The High Bog Road To Gneeves Poem by Francis Duggan

The High Bog Road To Gneeves



Like ladder to the galaxy climbing upwards to the sky
The road to Gneeves bogland is narrow, rough and high
But from May to September much traffic up and down
To and from the flatlands that border Millstreet Town.

From early May and onwards in warm days of the Spring
The shlauns and peat cutting machines already in full swing
Families from Millstreet Parish in the bogland every day
Making fire fuel for the Winter the Winter cold and gray.

In Gneeves lonely bogland one morning in the Spring
I heard a little skylark above the bracken sing
He sang above the low clouds as upwards he did fly
And the music from his tiny heart re-echoed in the sky.

What's not seen as significant and what others see as small
To me seems quite important and I can still recall
The sweet song of the skylark and the scent of freshly shlauned peat
In Gneeves mountain bogland in the Parish of Millstreet.

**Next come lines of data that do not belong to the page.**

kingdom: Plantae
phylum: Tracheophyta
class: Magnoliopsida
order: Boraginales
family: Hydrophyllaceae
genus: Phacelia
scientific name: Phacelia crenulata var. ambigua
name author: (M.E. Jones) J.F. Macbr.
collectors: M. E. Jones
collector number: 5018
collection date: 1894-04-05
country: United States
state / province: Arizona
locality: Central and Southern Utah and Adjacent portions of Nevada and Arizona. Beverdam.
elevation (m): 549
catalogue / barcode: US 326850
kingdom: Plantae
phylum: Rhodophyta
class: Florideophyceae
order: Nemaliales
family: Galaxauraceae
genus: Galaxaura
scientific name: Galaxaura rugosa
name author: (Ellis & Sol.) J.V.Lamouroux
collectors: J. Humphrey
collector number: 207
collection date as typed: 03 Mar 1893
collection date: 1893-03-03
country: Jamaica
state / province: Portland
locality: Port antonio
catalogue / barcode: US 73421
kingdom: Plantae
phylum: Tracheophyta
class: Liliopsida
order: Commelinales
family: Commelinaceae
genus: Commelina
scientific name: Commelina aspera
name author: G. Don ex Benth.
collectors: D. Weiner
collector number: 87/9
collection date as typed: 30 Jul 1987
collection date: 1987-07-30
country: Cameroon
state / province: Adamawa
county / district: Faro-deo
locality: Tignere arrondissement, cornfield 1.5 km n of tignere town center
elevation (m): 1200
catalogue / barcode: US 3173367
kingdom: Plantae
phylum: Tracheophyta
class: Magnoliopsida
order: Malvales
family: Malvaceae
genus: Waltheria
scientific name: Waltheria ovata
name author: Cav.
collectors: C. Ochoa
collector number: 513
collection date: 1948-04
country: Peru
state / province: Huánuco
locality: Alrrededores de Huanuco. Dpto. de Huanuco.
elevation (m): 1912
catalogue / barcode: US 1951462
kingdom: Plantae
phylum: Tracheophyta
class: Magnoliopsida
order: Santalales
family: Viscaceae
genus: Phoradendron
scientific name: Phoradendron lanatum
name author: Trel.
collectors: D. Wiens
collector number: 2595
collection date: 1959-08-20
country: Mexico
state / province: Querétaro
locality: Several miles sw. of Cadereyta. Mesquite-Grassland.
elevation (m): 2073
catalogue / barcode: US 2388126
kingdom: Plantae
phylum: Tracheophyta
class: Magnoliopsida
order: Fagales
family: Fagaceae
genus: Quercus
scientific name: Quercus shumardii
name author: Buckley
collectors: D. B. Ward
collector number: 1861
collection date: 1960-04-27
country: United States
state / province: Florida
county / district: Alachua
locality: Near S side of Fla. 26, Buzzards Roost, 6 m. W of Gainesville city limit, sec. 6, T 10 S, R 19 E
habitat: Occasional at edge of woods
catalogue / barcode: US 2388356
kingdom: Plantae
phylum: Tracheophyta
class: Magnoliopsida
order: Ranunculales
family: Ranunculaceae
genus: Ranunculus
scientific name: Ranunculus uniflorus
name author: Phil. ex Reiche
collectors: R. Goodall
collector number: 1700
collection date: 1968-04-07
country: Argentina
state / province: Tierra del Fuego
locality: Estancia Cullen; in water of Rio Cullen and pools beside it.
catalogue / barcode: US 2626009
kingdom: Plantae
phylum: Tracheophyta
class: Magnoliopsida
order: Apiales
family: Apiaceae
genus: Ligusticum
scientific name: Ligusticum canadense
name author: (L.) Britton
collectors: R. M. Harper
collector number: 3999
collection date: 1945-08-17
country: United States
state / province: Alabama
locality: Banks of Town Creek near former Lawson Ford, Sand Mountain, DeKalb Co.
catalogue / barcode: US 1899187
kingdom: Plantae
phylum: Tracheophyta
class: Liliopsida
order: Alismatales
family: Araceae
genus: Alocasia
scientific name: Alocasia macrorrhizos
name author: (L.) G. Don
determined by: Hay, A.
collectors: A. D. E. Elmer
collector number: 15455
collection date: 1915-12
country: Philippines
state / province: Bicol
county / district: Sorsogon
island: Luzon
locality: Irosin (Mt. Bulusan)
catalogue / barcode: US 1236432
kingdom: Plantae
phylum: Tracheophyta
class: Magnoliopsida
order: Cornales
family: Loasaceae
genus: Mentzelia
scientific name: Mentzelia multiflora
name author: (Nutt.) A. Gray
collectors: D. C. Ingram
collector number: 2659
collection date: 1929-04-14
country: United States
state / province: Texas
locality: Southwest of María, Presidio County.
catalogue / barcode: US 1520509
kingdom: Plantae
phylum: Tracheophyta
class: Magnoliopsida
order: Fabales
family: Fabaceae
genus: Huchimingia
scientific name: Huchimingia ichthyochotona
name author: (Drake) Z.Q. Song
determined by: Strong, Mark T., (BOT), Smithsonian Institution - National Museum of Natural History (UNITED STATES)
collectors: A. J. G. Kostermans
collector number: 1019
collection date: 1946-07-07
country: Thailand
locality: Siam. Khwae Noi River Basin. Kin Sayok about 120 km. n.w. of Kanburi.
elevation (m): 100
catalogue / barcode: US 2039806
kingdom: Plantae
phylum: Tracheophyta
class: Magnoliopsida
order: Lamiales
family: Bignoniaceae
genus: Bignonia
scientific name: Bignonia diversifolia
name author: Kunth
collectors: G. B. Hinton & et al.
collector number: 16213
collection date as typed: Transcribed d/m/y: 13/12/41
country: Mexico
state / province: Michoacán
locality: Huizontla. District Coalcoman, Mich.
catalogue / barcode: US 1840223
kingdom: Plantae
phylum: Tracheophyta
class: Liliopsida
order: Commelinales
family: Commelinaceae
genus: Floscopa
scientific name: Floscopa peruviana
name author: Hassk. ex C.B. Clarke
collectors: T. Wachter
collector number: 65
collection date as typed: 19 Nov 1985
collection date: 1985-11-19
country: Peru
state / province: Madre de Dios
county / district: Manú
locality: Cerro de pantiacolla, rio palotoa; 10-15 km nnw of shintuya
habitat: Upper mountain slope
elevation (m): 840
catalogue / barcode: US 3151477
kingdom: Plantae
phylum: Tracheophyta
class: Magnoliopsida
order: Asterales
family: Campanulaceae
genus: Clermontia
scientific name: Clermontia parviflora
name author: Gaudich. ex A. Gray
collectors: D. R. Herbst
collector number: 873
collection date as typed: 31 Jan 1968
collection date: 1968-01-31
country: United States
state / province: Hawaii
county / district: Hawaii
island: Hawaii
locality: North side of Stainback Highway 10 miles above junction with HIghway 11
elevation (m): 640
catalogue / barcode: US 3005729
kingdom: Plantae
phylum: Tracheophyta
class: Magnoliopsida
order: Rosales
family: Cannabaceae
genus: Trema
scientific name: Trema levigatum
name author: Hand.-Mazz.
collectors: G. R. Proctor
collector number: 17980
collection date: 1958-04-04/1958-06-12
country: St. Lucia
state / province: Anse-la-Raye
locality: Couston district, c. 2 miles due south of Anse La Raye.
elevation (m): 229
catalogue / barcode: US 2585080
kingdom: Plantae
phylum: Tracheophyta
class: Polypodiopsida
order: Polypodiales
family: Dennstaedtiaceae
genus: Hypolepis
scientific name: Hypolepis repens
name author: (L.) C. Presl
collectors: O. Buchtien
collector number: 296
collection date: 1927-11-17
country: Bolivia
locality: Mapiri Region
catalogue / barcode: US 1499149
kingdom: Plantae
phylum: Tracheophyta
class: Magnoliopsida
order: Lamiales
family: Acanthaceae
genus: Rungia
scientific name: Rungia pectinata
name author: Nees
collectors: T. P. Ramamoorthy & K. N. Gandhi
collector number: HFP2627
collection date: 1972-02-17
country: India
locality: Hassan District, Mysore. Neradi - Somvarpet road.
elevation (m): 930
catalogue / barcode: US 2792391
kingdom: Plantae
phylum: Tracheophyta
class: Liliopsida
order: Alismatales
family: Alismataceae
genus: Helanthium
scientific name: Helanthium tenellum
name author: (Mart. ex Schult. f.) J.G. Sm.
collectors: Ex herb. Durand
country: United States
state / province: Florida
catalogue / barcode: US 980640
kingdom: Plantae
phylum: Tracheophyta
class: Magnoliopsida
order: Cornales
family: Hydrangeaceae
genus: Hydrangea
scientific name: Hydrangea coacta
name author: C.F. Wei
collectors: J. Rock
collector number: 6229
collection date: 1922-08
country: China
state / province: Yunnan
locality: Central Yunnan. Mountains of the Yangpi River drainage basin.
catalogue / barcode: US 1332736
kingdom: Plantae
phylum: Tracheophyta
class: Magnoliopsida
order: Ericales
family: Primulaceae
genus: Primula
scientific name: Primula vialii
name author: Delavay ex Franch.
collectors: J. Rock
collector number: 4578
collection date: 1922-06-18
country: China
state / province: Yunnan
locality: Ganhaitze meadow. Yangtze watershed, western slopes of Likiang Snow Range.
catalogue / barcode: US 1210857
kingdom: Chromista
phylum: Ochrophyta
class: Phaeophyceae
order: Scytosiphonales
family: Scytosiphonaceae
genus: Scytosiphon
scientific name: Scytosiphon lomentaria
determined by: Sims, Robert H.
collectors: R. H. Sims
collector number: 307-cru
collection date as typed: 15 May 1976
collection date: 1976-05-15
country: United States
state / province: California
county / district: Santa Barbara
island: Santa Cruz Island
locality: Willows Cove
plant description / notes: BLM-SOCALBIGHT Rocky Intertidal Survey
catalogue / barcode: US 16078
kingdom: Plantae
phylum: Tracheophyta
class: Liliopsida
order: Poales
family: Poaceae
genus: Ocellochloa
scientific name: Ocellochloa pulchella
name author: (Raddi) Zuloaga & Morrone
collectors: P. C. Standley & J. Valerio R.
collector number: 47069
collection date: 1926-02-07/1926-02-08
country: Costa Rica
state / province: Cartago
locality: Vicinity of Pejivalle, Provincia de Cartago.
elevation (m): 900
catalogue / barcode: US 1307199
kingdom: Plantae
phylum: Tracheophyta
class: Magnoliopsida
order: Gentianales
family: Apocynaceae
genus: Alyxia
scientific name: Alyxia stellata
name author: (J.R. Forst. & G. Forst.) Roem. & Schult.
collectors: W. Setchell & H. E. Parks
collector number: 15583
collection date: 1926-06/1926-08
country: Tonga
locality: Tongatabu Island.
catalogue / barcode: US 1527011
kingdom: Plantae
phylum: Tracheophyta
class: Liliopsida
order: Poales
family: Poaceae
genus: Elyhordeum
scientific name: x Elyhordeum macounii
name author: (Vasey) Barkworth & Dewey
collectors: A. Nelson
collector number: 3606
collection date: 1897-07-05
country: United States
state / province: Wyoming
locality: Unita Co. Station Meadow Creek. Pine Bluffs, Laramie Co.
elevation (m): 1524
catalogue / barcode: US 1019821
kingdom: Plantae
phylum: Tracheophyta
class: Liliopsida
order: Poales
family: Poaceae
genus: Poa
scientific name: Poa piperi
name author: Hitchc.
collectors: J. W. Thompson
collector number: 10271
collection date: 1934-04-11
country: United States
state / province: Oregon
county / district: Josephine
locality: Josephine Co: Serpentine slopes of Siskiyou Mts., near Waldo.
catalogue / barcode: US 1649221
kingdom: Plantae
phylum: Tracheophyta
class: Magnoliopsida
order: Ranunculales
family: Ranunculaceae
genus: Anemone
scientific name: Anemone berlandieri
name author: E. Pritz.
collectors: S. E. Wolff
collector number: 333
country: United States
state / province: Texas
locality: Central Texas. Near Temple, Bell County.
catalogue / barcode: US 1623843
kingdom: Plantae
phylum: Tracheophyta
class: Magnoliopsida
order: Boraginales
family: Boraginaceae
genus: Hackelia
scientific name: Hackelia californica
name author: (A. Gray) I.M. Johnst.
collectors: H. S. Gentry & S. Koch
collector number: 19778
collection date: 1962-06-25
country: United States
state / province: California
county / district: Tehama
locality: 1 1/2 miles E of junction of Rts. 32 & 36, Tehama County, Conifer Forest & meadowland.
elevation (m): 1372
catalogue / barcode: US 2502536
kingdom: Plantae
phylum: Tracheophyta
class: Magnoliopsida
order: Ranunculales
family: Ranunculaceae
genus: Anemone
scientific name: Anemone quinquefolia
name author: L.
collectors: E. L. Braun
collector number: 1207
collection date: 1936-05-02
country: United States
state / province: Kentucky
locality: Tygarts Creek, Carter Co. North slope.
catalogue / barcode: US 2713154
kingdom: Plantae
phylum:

The Aussie fellow said to me mate you have got it wrong
Your memories are of a high bog road and of a skylark's song
Forget your boyhood memories mate your past forever dead
And think about your future and the days that are ahead.

Don't take from me my memories they are all that I have left
Of my very happy boyhood and without them I'd feel bereft
And the high bog road to Gneeves I see it every day
And I hear the skylark singing o'er the bracken far away.